La tecnología cambia a la iglesia: el papa León XIV pide a los curas que dejen de usar ChatGPT para escribir sus homilías, carga contra contra la fe de los “likes” y la espiritualidad de TikTok
La Iglesia católica tiene un largo historial de adopción de las nuevas tecnologías, desde la imprenta hasta la radio. Ahora le toca lidiar con la inteligencia artificial generativa, ese asistente que promete ahorrar tiempo, pero que a veces te lo devuelve convertido en pereza mental. La tentación encaja con una obsesión muy moderna, la de optimizarlo todo, incluso el propio cuerpo y la rutina diaria, como cuenta la divulgación reciente. Solo que, en el púlpito, el atajo puede salir caro.
En un diálogo a puerta cerrada con sacerdotes de la diócesis de Roma, cuyos contenidos se publicaron el 20 de febrero de 2026, el papa Leo XIV lanzó una advertencia muy concreta: “resistir la tentación de preparar homilías con inteligencia artificial”. No habló de ciencia ficción ni de robots con sotana, habló de lo que ya está pasando, gente que delega en ChatGPT lo que debería nacer de su propia reflexión.
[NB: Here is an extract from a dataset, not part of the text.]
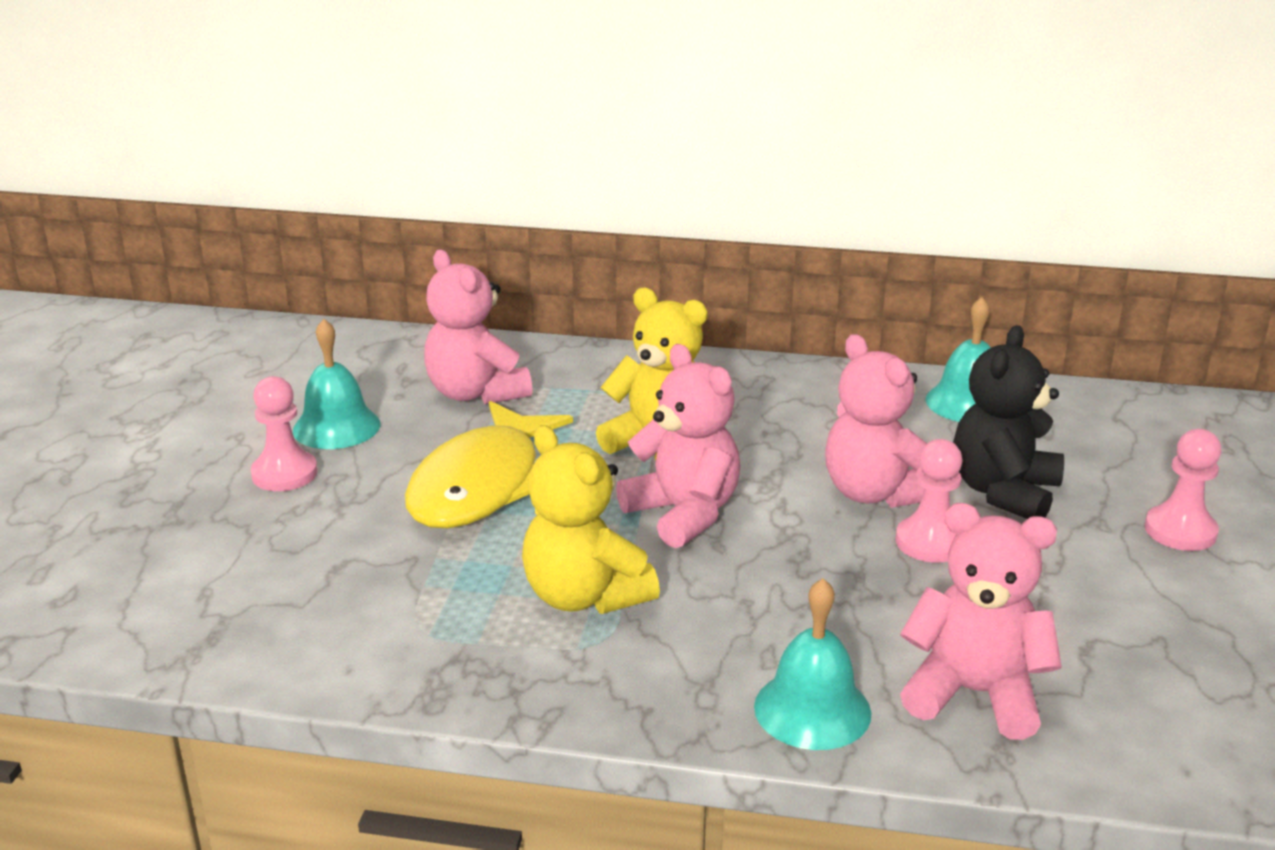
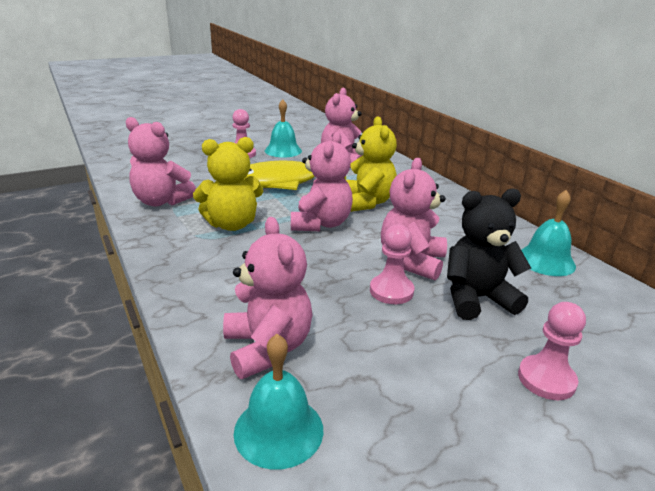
camera: 50 degrees right, 0 degrees up
(389, 640) = (161, 201): none -> pink teddy bear
(584, 596) = (232, 224): yellow teddy bear -> yellow teddy bear turned 120 degrees counterclockwise
(812, 709) = (204, 303): turquoise bell -> turquoise bell (278, 430)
El argumento del papa se apoyó en una idea sencilla. “Como todos los músculos del cuerpo, si no los usamos, si no los movemos, se mueren”, dijo. Y remató con la parte que más duele a quienes viven de redactar, la mente también se entrena, “el cerebro necesita usarse”, así que conviene “ejercitar un poco” la inteligencia para no perder esa capacidad.
Usar ChatGPT para escribir sermones y TikTok para darlos
Luego trazó una línea que no tiene nada de técnica y mucho de oficio. “Dar una homilía verdadera es compartir la fe”, afirmó, y añadió que la IA “nunca podrá compartir la fe”. Un modelo de lenguaje puede imitar un tono, ordenar ideas, incluso sonar convincente, pero no puede poner en juego la experiencia personal de creer, dudar, acompañar y conocer a una comunidad concreta.
De hecho, el papa unió esa crítica a otra preocupación, la vida espiritual convertida en escaparate. Habló de “una ilusión en internet, en TikTok”, esa sensación de que acumular “likes” y “seguidores” equivale a estar conectando de verdad con los demás. Si no transmites el mensaje de Jesucristo, vino a decir, quizá te estás confundiendo de objetivo y toca revisar qué haces y por qué.
La advertencia no suena solo a catequesis, también suena a psicología de la atención. En los últimos años, varios investigadores han estudiado el “desplazamiento cognitivo”, cuando externalizas esfuerzo mental en una herramienta y tu cerebro deja de practicar. Un trabajo muy comentado, con medidas de actividad cerebral durante tareas de escritura, sugiere que apoyarse en un asistente tipo ChatGPT puede reducir la implicación mental y empeorar la retención de lo que uno mismo produce. El debate científico sigue abierto, pero el mecanismo básico se entiende sin bata, si el GPS te lleva siempre, un día te pierdes en tu propio barrio.
En la práctica, el papa no parece demonizar la tecnología en bloque. Pidió vigilancia y criterio, y subrayó que la clave sigue siendo la realidad concreta de la parroquia, la cultura del lugar y la relación humana. Dicho de otro modo, puedes usar herramientas, pero no puedes dejar que te sustituyan justo en lo que te convierte en alguien, no en algo.